877-277-7848

      Engineers in Britain have developed an ultrasound scanner that costs under $65 Cdn to make and could improve prenatal care in parts of the developing world where this technology is out of reach.

      The device, if it gets commercial backing, would enter a market where hospital-based ultrasound scanners cost anything between $31,5000 to $154,000 and low-cost, portable devices sell for around $7,000 each.

      “You could be looking at something certainly less than ($300) to buy,” said Jeff Neasham, the sonar technology specialist at Newcastle University who developed the device with his colleague Dave Graham.

      “Things are at a very early stage,” Neasham said. “We have talked to a couple of interested companies and have had contact with a couple of charities, but we are still looking for partners.”

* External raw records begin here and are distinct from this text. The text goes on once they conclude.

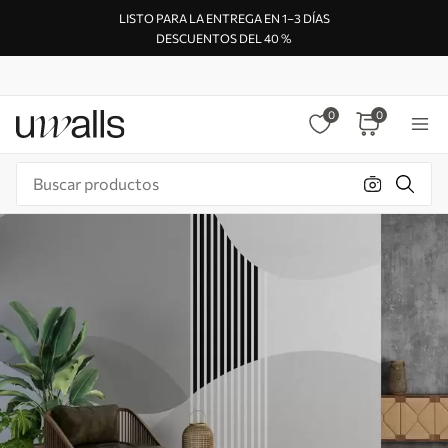
LISTO PARA LA ENTREGA EN 1–3 DÍAS
DESCUENTOS DEL 40 %
0
0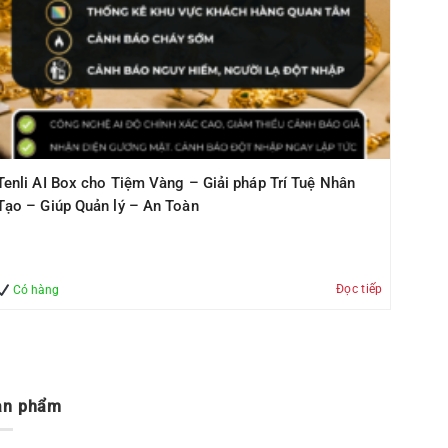
Tenli AI Box cho Tiệm Vàng – Giải pháp Trí Tuệ Nhân
Tạo – Giúp Quản lý – An Toàn
Đọc tiếp
Có hàng
ản phẩm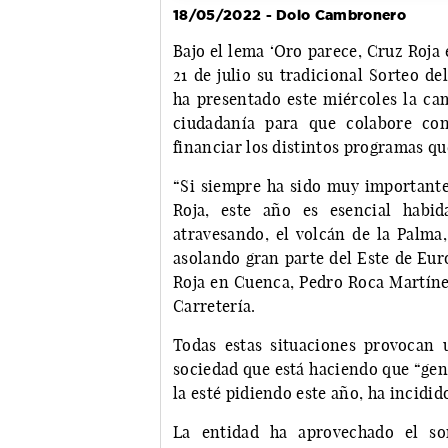
18/05/2022 - Dolo Cambronero
Bajo el lema ‘Oro parece, Cruz Roja 
21 de julio su tradicional Sorteo d
ha presentado este miércoles la ca
ciudadanía para que colabore con
financiar los distintos programas qu
“Si siempre ha sido muy importante
Roja, este año es esencial habi
atravesando, el volcán de la Palma
asolando gran parte del Este de Eur
Roja en Cuenca, Pedro Roca Martíne
Carretería.
Todas estas situaciones provocan 
sociedad que está haciendo que “gen
la esté pidiendo este año, ha incidid
La entidad ha aprovechado el sor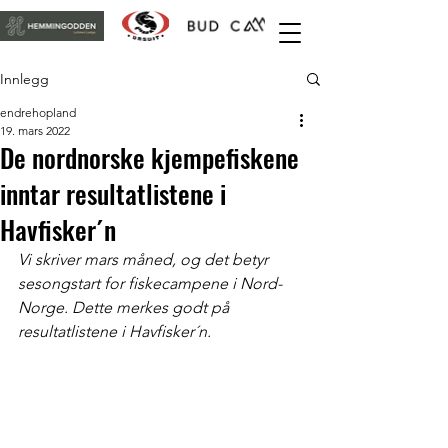
Innlegg
endrehopland
19. mars 2022
De nordnorske kjempefiskene
inntar resultatlistene i
Havfisker´n
Vi skriver mars måned, og det betyr 
sesongstart for fiskecampene i Nord-
Norge. Dette merkes godt på 
resultatlistene i Havfisker´n.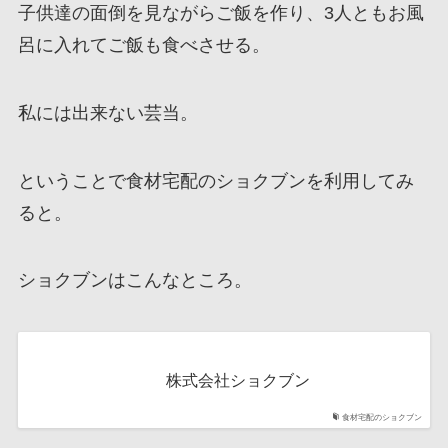
子供達の面倒を見ながらご飯を作り、3人ともお風
呂に入れてご飯も食べさせる。
私には出来ない芸当。
ということで食材宅配のショクブンを利用してみ
ると。
ショクブンはこんなところ。
株式会社ショクブン
食材宅配のショクブン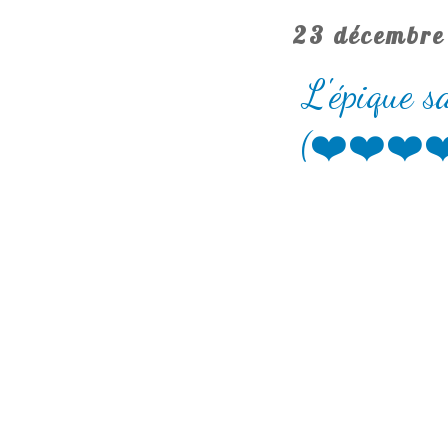
23 décembre
L'épique s
(❤️❤️❤️❤️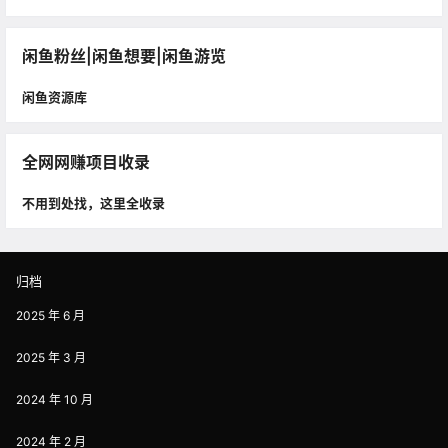
闲鱼粉丝|闲鱼想要|闲鱼游览
闲鱼资源库
全网网赚项目收录
不用到处找，这里全收录
归档
2025 年 6 月
2025 年 3 月
2024 年 10 月
2024 年 2 月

      Around 250,000 women die each year from complications in pregnancy and childbirth, 99 per cent of them in developing countries, according to the United Nations.

      Some of the world’s biggest health care equipment companies such as General Electric and Siemens are pouring resources into developing low-cost devices for emerging markets.

      GE has developed a hand-held ultra-sound scanner called Vscan with an integrated screen and Seattle-based start-up firm Mobisante has a device that can link to a smartphone for viewing.

      The Newcastle University scanner is about the size of a computer mouse and can be used via a USB plug with any PC or laptop built in the last 10 years, which the developers hope will make it accessible.

      Neasham said keeping the cost as low as possible was the main driver behind the project. He said there were some programs to make computers more available in the developing world but it was still not a given that everyone in Africa would have a laptop.

      Neasham tapped into his experience developing systems for imaging the sea bed and looking for shipwrecks to create the device, which uses pulses of high frequency sound, just like any other ultrasound scanner.

      “There are tricks we employ in sonar signal processing to simplify the hardware,” he said. “There are certainly techniques in this device that to the best of my knowledge have never been incorporated in a medical device before.”

      He admits the quality of the image needs improving but said it stacked up quite favourably against more expensive scanners.

      Neasham said his own experience of becoming a father prompted him to start the project.

      “I was sat with my wife looking at our child on the screen. We realized how privileged we were to have access to this kind of care and it was my wife who suggested that I could apply my knowledge from sonar research to try to make this more affordable.”